The reason I ask is because I have a good bit of cloth of unknown weight that was given to me. I measured the thickness at around 0.0085", so I'm guessing (according to the below chart) that it's 6 oz cloth. It actually is measuring closer to their value for S-glass rather than E-glass, but I would rather assume it's the weaker of the two. It was used for race car bodies where weight is a concern though, so it may actually be S-glass.

http://www.uscomposites.com/cloth.html

Any advice would be great, as this would potentially save me a significant amount of cash, and it would make the guy who gave it to me really happy to see it get used on a cool project. Also, the lighter cloth should lay out a little nicer, and would (in theory) require less compound to fill the weave. It would also be a nice bonus if it were S-glass, but I don't know if I'll ever figure that out.

Thanks guys -- also, I'll be using epoxy resin in case anyone is wondering.


----------



## Guest (May 15, 2019)

Follow what Chris says on your build! You can probably use what you have for hatches, bulkheads, cap, and floor provided you get the thickness needed for the finished parts. I wouldn’t trust the unknown for the hull layup though!


----------



## Sethsawyer (Apr 5, 2019)

I have used 4oz sglass and 6oz eglass and I like using them a lot more than 10oz. Usually cost and time are the reasons you use heavier cloth. Technically multiple layers of lighter cloth will be just as strong, wet out easier, are easier to get really good resin to glass ratios, and will conform better to chines and the edges of the hull.
Just make sure you don't under or overbuild your hull.


----------



## bryson (Jun 22, 2015)

@Boatbrains I definitely wouldn't consider the cloth unknown; I'm not worried about identifying it. I'm about 99% sure it's 6oz, and that shouldn't be hard to verify.

@Sethsawyer, I was thinking kind of the same thing. If anything, I'd assume it would be beneficial to use the lighter cloth, although more expensive if you were to plan it out that way from the beginning.
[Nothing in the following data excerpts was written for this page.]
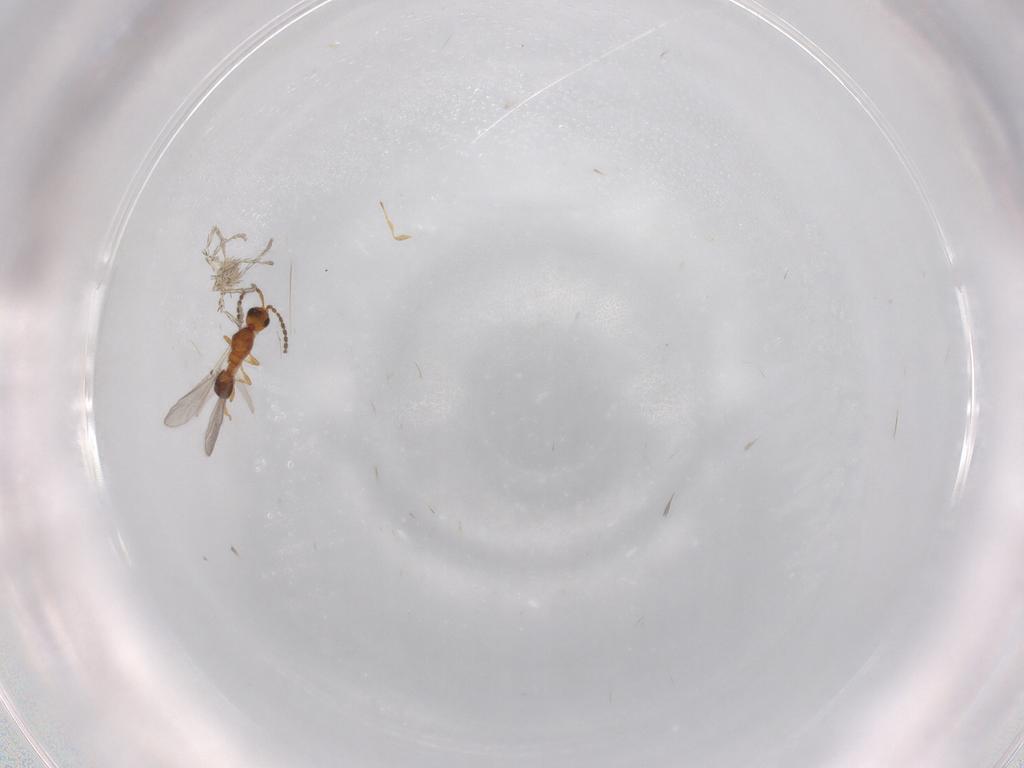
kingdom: Animalia
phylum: Arthropoda
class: Insecta
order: Hymenoptera
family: Diapriidae
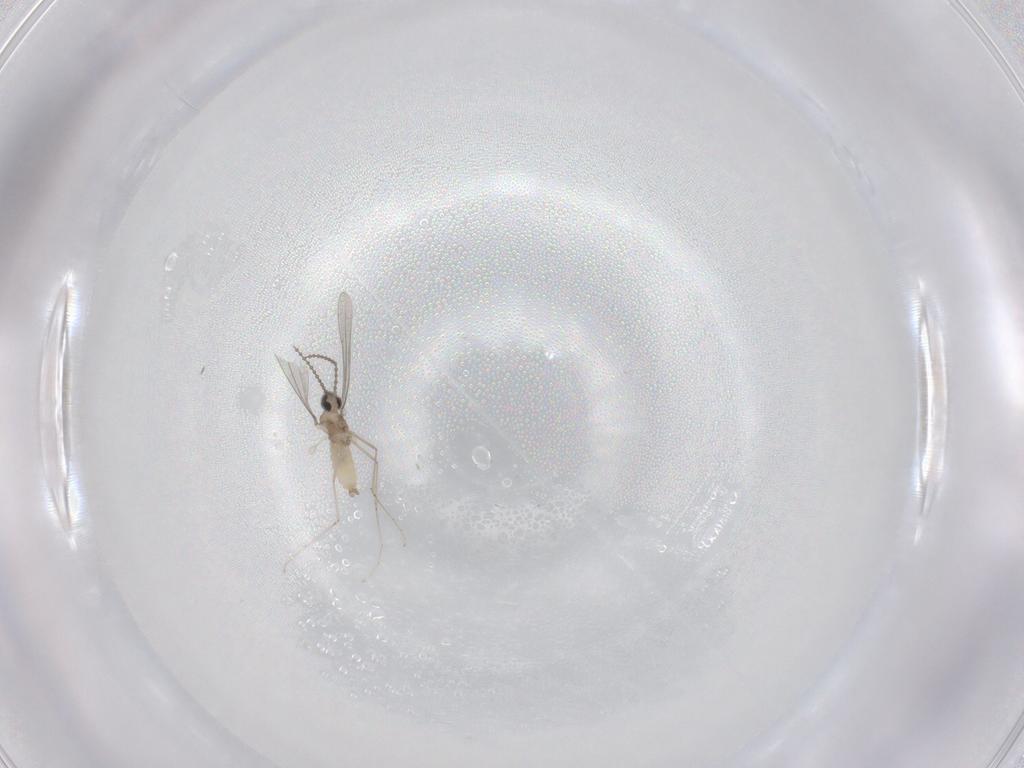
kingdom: Animalia
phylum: Arthropoda
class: Insecta
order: Diptera
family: Cecidomyiidae
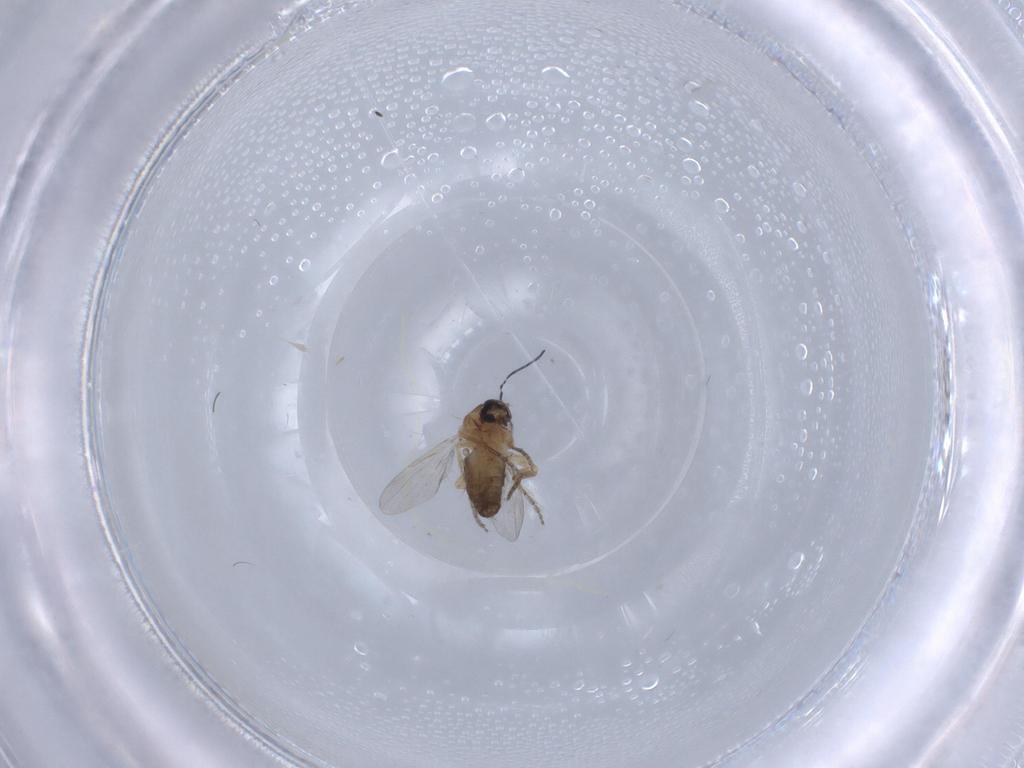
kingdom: Animalia
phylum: Arthropoda
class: Insecta
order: Diptera
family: Ceratopogonidae
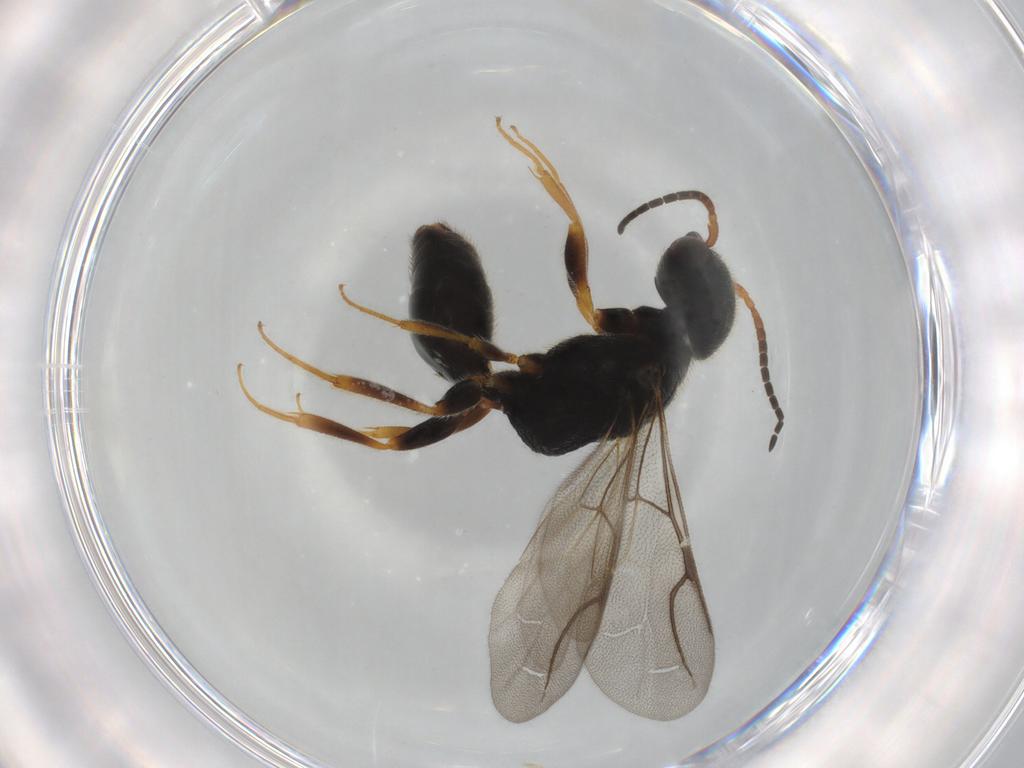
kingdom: Animalia
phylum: Arthropoda
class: Insecta
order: Hymenoptera
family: Bethylidae
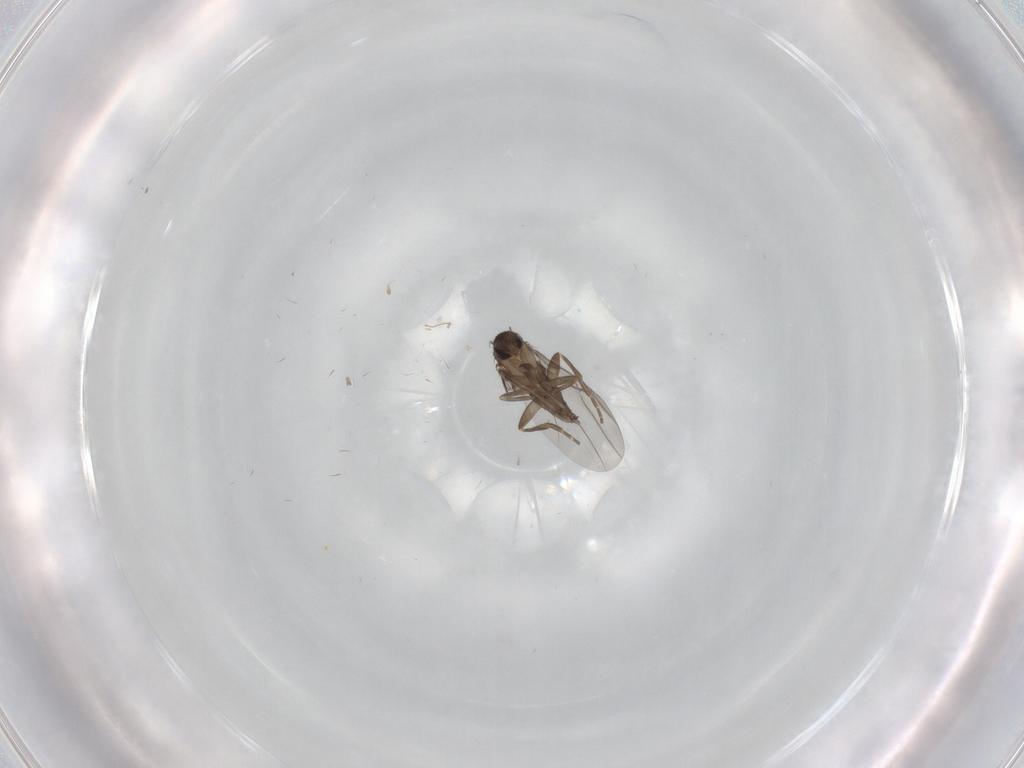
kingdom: Animalia
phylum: Arthropoda
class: Insecta
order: Diptera
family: Phoridae
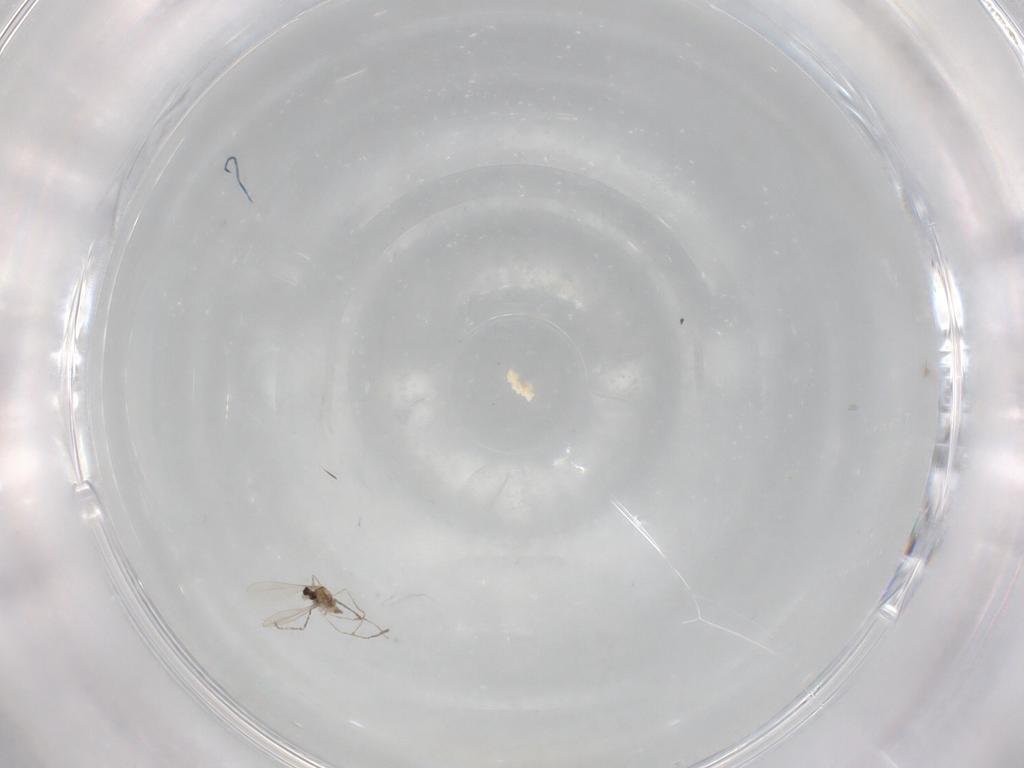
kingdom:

I can't imagine the end result would be very different, especially if I can lay everything up wet on wet. I can see additional layers increasing the risk of a poor secondary bond -- the more area you have to prep, the more potential for error. I just wanted to make sure there wasn't another aspect of this that I was missing.


----------



## Dutch (Jan 26, 2017)

Are you going to be laying wet-on-wet or letting it cure in between coats? If you sand in between layers be sure to not sand through that thinner fiberglass. It is very easy to do. Then after you have all of your layers you would end up with less than was originally planned for in the plans. 
Another is you risk a bad batch if you haven't done it much before. I'd rather peal up a heavier layer of fiberglass than a thin layer on top of other thin layers. 

I agree with the others, save the lighter stuff for some of the other work. The hull fiberglass is for structural strength.


----------